State Sen. Machaela Cavanaugh vowed to make the legislative session “painful” if lawmakers try to pass a bill targeting health care for transgender minors.

A Nebraska Democrat has vowed to filibuster every bill her state Senate colleagues introduce if they support a measure that would restrict certain transition-related health care for minors.

State Sen. Machaela Cavanaugh began to filibuster — or talking for as long as possible to stop legislation from passing — during a Senate meeting on Thursday night.

“If this Legislature collectively decides that legislating hate against children is our priority, then I am going to make it painful, painful for everyone,” Cavanaugh said during the meeting, which was recorded and shared by local news outlets. “If you want to inflict pain upon our children, I am going to inflict pain upon this body, and I have nothing but time, and I am going to use all of it.” 

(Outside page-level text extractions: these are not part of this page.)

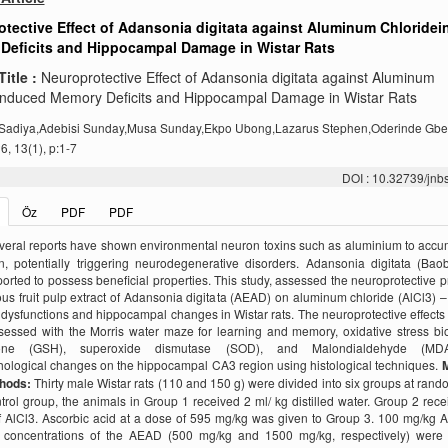
tective Effect of Adansonia digitata against Aluminum Chloride
Deficits and Hippocampal Damage in Wistar Rats
Title :
Neuroprotective Effect of Adansonia digitata against Aluminum
induced Memory Deficits and Hippocampal Damage in Wistar Rats
Sadiya,Adebisi Sunday,Musa Sunday,Ekpo Ubong,Lazarus Stephen,Oderinde Gb
, 13(1), p:1-7
DOI : 10.32739/jnb
Öz
PDF
PDF
veral reports have shown environmental neuron toxins such as aluminium to accu
n, potentially triggering neurodegenerative disorders. Adansonia digitata (Ba
orted to possess beneficial properties. This study, assessed the neuroprotective p
us fruit pulp extract of Adansonia digitata (AEAD) on aluminum chloride (AlCl3) 
ysfunctions and hippocampal changes in Wistar rats. The neuroprotective effect
sessed with the Morris water maze for learning and memory, oxidative stress bi
hione (GSH), superoxide dismutase (SOD), and Malondialdehyde (MD
hological changes on the hippocampal CA3 region using histological techniques.
M
thods:
Thirty male Wistar rats (110 and 150 g) were divided into six groups at rand
rol group, the animals in Group 1 received 2 ml/ kg distilled water. Group 2 rec
 AlCl3. Ascorbic acid at a dose of 595 mg/kg was given to Group 3. 100 mg/kg 
nt concentrations of the AEAD (500 mg/kg and 1500 mg/kg, respectively) were 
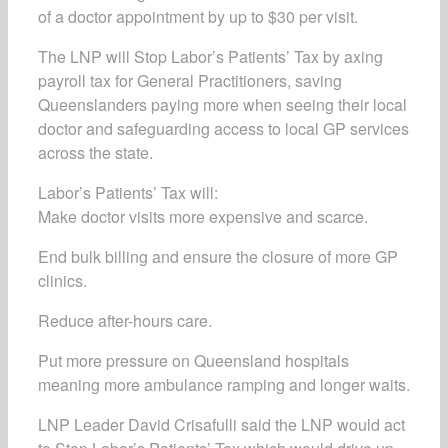
of a doctor appointment by up to $30 per visit.
The LNP will Stop Labor’s Patients’ Tax by axing
payroll tax for General Practitioners, saving
Queenslanders paying more when seeing their local
doctor and safeguarding access to local GP services
across the state.
Labor’s Patients’ Tax will:
Make doctor visits more expensive and scarce.
End bulk billing and ensure the closure of more GP
clinics.
Reduce after-hours care.
Put more pressure on Queensland hospitals
meaning more ambulance ramping and longer waits.
LNP Leader David Crisafulli said the LNP would act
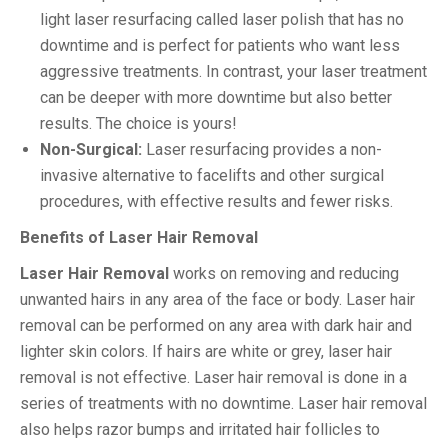
light laser resurfacing called laser polish that has no
downtime and is perfect for patients who want less
aggressive treatments. In contrast, your laser treatment
can be deeper with more downtime but also better
results. The choice is yours!
Non-Surgical:
Laser resurfacing provides a non-
invasive alternative to facelifts and other surgical
procedures, with effective results and fewer risks.
Benefits of Laser Hair Removal
Laser Hair Removal
works on removing and reducing
unwanted hairs in any area of the face or body. Laser hair
removal can be performed on any area with dark hair and
lighter skin colors. If hairs are white or grey, laser hair
removal is not effective. Laser hair removal is done in a
series of treatments with no downtime. Laser hair removal
also helps razor bumps and irritated hair follicles to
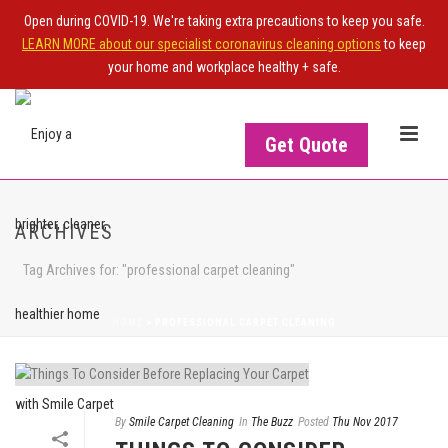
Open during COVID-19. We're taking extra precautions to keep you safe.
LEARN MORE about our specialist coronavirus cleaning options
to keep
your home and workplace healthy + safe.
Get Quote
ARCHIVES
Tag Archives for: "professional carpet cleaning"
HOME
>
PROFESSIONAL CARPET CLEANING
By
Smile Carpet Cleaning
In
The Buzz
Posted
Thu Nov 2017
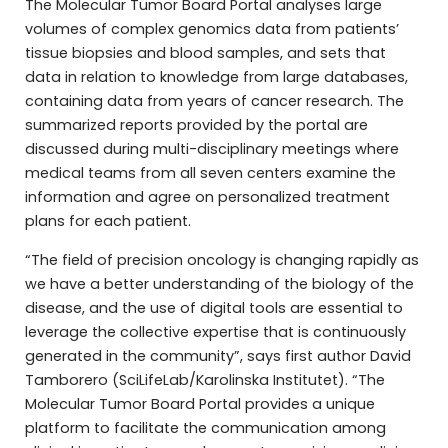
The Molecular Tumor Board Portal analyses large
volumes of complex genomics data from patients’
tissue biopsies and blood samples, and sets that
data in relation to knowledge from large databases,
containing data from years of cancer research. The
summarized reports provided by the portal are
discussed during multi-disciplinary meetings where
medical teams from all seven centers examine the
information and agree on personalized treatment
plans for each patient.
“The field of precision oncology is changing rapidly as
we have a better understanding of the biology of the
disease, and the use of digital tools are essential to
leverage the collective expertise that is continuously
generated in the community”, says first author David
Tamborero (SciLifeLab/Karolinska Institutet). “The
Molecular Tumor Board Portal provides a unique
platform to facilitate the communication among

“I will burn the session to the ground over this bill."

— STATE SEN. MACHAELA CAVANAUGH

Cavanaugh hopes to block a bill that would bar minors from receiving gender-affirming health care, including puberty blockers, hormone therapy and surgery. The measure, introduced by state Sen. Kathleen Kauth, a Republican, would also prohibit any institution or provider of such care to minors from receiving state funding. 

“I will burn the session to the ground over this bill,” Cavanaugh said Thursday.

In an interview with MSNBC’s Rachel Maddow on Monday, Cavanaugh said she is trying to make her colleagues choose between bills that target transgender health care and other legislation. By her math, she said, the Legislature has about 518 hours left to pass no more than 42 bills, which she said isn’t many, particularly because the Senate also has to pass a budget. 

“So I’m just going to practically make sure that my colleagues have to make a choice about what it is they want to do, what our job is,” Cavanaugh told Maddow. “Is our job to legislate hate, or is our job to govern and work on tax cuts and work on the economy? So I’m forcing their hand.”

The unicameral Legislature is officially nonpartisan, but Republicans hold 32 seats to Democrats’ 17, one vote shy of being able to end a filibuster.

Cavanaugh said she filibustered even while she had strep throat because the issue of minors being able to access health care “is too important.”  

“At the end of the day, this is going to hurt children,” she told Maddow. “I don’t care how sick I get. I don’t care how tired I am. I am not going to look back on this moment in time and say I didn’t do everything that I possibly could to fight for and protect children, especially our most vulnerable children, which are trans youth.”

Kauth, who introduced the bill, said in a statement this month that she supports a “watchful waiting” process, which means withholding transition-related medical care outside of therapy to see if children change their minds about their gender identity — an approach that the American Academy of Pediatrics has opposed.

“These children need therapy to deal with the coexisting mental and emotional struggles they are experiencing — not irreversible, harmful and experimental medical procedures,” she said.

Kauth also said that Sweden and Finland have prohibited the use of hormone therapy, puberty blockers and surgery for minors, though that claim is inaccurate. Medical bodies in both countries don’t recommend surgeries for minors and have recently issued more restrictive guidance on puberty blockers and hormone therapy, but both still allow minors to receive the treatment if they meet a list of criteria or are involved in a research study on the effects of the care. 

So far this year, lawmakers in at least 24 states, including Nebraska, have introduced legislation that would restrict transition-related care for minors, according to an NBC News analysis. 

Governors in six states — Alabama, Arkansas, Arizona, South Dakota, Tennessee and Utah — have signed such restrictions, though federal judges have blocked bans in Alabama and Arkansas from taking effect. 

Similar legislation is awaiting signatures from governors in Mississippi and Tennessee. Tennessee’s current restriction only applies to prepubertal youths, and the new bill would bar transition-related care for all minors.